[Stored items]
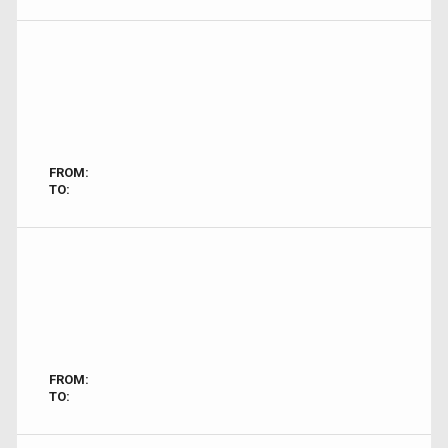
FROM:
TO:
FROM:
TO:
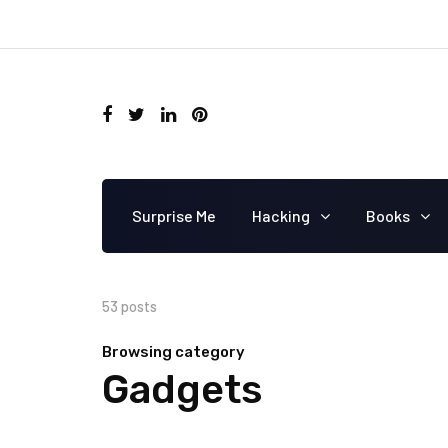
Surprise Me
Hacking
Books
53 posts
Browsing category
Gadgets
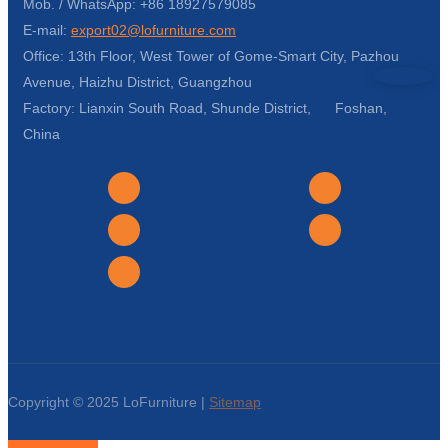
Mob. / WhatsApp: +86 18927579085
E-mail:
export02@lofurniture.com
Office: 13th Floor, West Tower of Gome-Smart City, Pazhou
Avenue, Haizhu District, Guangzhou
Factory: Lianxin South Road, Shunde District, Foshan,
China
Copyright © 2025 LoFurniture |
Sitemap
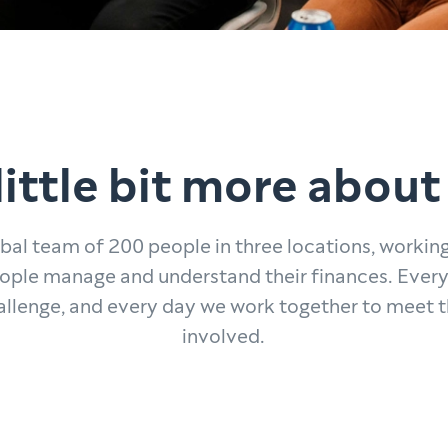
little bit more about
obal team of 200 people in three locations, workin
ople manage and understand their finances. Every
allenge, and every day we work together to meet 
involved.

--

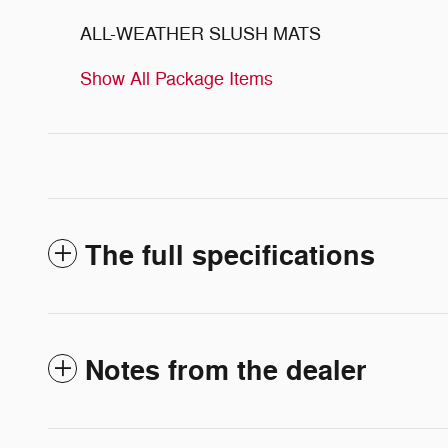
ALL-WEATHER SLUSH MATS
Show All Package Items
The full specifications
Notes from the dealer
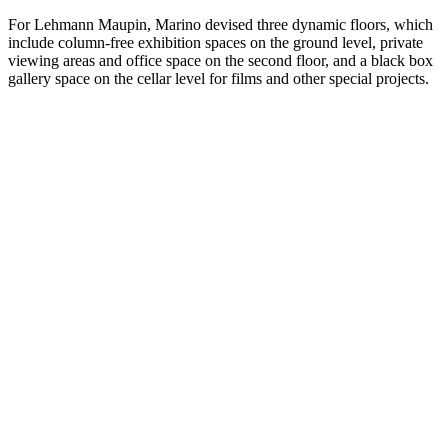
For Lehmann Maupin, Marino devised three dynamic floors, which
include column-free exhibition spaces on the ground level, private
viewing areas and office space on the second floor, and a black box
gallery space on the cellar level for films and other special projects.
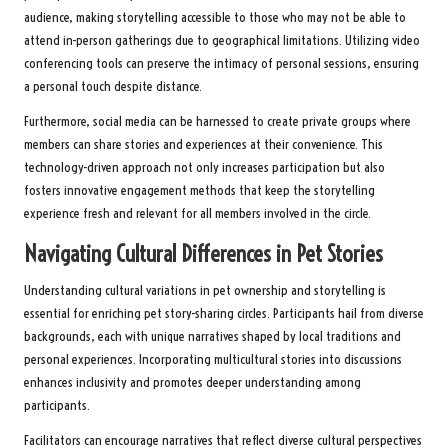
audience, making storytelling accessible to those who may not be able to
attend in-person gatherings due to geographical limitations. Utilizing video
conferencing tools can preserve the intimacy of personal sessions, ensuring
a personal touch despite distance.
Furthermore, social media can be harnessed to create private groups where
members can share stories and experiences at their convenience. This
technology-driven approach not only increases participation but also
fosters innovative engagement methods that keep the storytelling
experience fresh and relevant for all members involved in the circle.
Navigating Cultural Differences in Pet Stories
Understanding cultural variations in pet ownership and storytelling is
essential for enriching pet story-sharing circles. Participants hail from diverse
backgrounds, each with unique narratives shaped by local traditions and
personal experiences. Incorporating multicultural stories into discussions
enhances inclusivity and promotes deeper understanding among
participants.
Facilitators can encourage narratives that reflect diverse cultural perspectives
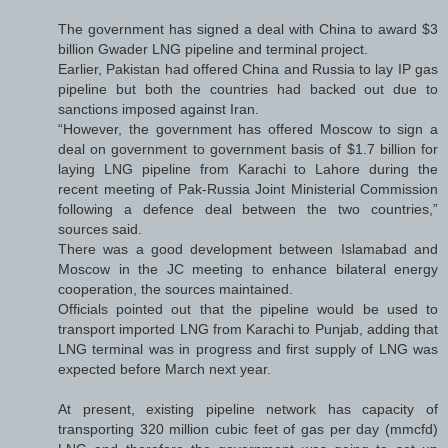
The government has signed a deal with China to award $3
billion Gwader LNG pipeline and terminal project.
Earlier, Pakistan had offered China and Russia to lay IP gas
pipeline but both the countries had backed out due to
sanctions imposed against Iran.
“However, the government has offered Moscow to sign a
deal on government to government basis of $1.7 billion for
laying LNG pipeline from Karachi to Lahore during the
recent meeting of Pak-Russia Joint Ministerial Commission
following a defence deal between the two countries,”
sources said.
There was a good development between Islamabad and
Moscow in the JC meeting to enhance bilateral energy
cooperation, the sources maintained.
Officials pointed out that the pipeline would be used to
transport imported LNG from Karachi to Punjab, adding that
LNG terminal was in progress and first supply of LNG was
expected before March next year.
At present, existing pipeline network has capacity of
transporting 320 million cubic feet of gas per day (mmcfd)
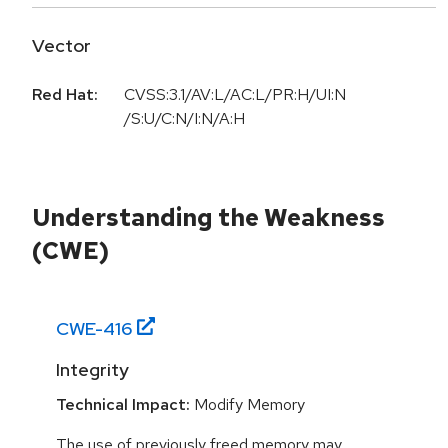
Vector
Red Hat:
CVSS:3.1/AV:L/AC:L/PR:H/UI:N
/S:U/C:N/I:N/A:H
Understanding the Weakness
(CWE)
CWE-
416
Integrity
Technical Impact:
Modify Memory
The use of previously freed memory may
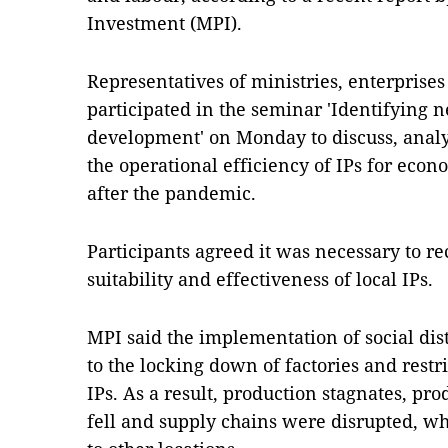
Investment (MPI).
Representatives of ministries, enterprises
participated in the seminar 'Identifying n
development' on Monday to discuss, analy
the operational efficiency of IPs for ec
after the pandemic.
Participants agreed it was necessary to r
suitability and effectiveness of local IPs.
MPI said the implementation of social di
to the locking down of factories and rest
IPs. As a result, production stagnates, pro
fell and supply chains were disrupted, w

What is required ▸
Out of the records above, please copy exactly the lines from the line with "backgrounds, each with" up to and including the line with "Earlier, Pakistan had", minus the pictures.

Written answer ▸
backgrounds, each with unique narratives shaped by local traditions and
personal experiences. Incorporating multicultural stories into discussions
enhances inclusivity and promotes deeper understanding among
participants.
Facilitators can encourage narratives that reflect diverse cultural perspectives
The government has signed a deal with China to award $3
billion Gwader LNG pipeline and terminal project.
Earlier, Pakistan had offered China and Russia to lay IP gas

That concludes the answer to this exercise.